_How to complete this task_
Extract every line from the rows below that contains the word "gauge", treating uppercase and lowercase letters as different.

_Data under study_
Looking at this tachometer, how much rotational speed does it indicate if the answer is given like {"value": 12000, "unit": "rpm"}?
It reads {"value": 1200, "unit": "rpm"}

...

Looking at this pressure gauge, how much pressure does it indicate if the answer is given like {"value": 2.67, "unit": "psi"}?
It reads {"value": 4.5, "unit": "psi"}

==

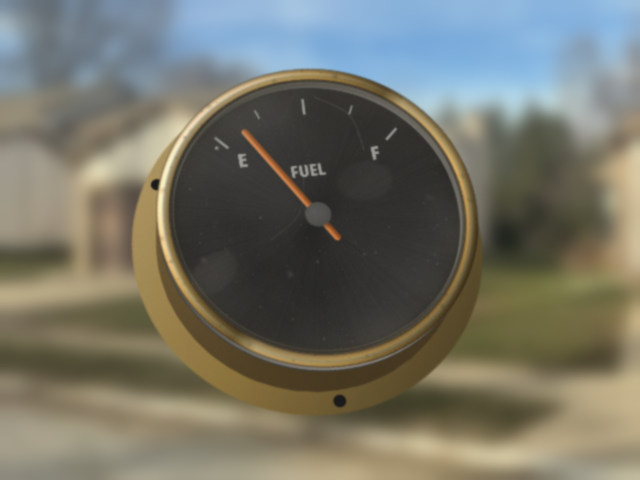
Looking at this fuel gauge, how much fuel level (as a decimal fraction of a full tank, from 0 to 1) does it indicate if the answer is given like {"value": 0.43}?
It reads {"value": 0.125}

_Expected output_
Looking at this pressure gauge, how much pressure does it indicate if the answer is given like {"value": 2.67, "unit": "psi"}?
Looking at this fuel gauge, how much fuel level (as a decimal fraction of a full tank, from 0 to 1) does it indicate if the answer is given like {"value": 0.43}?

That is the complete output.